Our results indicated that the assessment of perfusion at the proximal and distal resection margins was associated with revision of the surgical plan in nearly 4.8% of patients. The changing rate in the transection point using IGFI was a little higher than when using visible or white light during a totally laparoscopic surgery. We thought that the microperfusion deficiency of the transected bowel and planned site of anastomosis could not be found by conventional methods of assessment and may be not entirely reliable. Further, patients who underwent further ‘‘re-resection’’ up to a ‘‘fluorescent’’ portion due to insufficient bowel perfusion in this study were those with left colectomies.
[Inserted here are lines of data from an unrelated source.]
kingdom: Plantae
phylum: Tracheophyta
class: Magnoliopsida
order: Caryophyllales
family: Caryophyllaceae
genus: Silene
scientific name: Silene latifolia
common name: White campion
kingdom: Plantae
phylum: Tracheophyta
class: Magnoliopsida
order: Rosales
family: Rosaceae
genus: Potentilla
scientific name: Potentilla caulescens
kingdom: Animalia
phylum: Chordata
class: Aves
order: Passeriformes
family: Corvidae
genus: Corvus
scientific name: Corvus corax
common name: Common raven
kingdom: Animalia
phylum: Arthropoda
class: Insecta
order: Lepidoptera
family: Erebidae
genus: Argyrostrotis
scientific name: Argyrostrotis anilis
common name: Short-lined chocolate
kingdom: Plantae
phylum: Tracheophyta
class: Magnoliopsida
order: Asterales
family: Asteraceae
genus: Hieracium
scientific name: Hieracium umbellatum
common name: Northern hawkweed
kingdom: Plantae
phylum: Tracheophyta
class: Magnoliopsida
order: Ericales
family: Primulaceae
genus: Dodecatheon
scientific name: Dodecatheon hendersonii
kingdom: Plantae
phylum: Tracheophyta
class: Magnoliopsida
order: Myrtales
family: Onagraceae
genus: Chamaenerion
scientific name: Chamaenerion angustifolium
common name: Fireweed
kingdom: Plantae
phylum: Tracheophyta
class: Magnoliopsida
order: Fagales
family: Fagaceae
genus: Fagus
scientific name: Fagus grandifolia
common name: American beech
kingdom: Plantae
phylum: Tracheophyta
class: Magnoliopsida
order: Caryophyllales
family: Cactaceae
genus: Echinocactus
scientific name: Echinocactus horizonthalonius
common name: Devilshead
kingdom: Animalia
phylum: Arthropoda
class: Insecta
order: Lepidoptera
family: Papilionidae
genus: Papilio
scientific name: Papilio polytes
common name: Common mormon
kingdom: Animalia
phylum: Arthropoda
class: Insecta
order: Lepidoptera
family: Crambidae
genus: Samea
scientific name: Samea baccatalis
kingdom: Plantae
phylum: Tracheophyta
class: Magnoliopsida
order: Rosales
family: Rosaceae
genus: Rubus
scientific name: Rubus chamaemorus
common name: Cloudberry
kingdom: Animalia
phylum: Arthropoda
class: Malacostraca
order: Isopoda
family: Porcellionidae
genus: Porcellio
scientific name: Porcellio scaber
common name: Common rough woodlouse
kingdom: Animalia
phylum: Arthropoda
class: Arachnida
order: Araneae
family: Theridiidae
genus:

With regard to the reason, previous studies found the blood pressure of marginal artery was reduced by ≥ 30% after the blockage of the left colic artery and unstable blood flow to the left colon occurred after IMA ligation in approximately 10% of patients, which could increase the rate of insufficient perfusion [22–23]. Therefore, we confirmed that insufficient perfusion of the bowel may more frequently occur in patients with left colon cancer, and we should focus more on the bowel perfusion in totally laparoscopic left hemicolectomy, especially for the proximal margin.
IGFI was used to guarantee a reliable anastomosis, in order to prevent complications related to the anastomosis. Previous studies have clearly demonstrated that IGFI can reduce anastomotic complications, and the incidence of complications in this study was 11.9%, which was similar to that of other studies [24–25]. Fortunately, no patient suffered anastomotic leak and only one patient suffered anastomosis-related bleeding that was successfully treated conservatively. Benign anastomosis-related stricture after the colorectal anastomosis occurs in some patients, and its occurrence is not rare. Preoperative radiation, anastomosis-related ischemia, leakage, and the anastomosis technique are all thought to be related to the development of anastomotic stricture [26]. In this study, no patient suffered from anastomotic stricture, which can be attributed to a reliable intraoperative real-time blood flow evaluation by IGFI and advanced overlapped delta-shaped anastomosis, in which the staple line in the anastomotic stoma appeared as a curving obtuse triangle after the digestive tract reconstruction.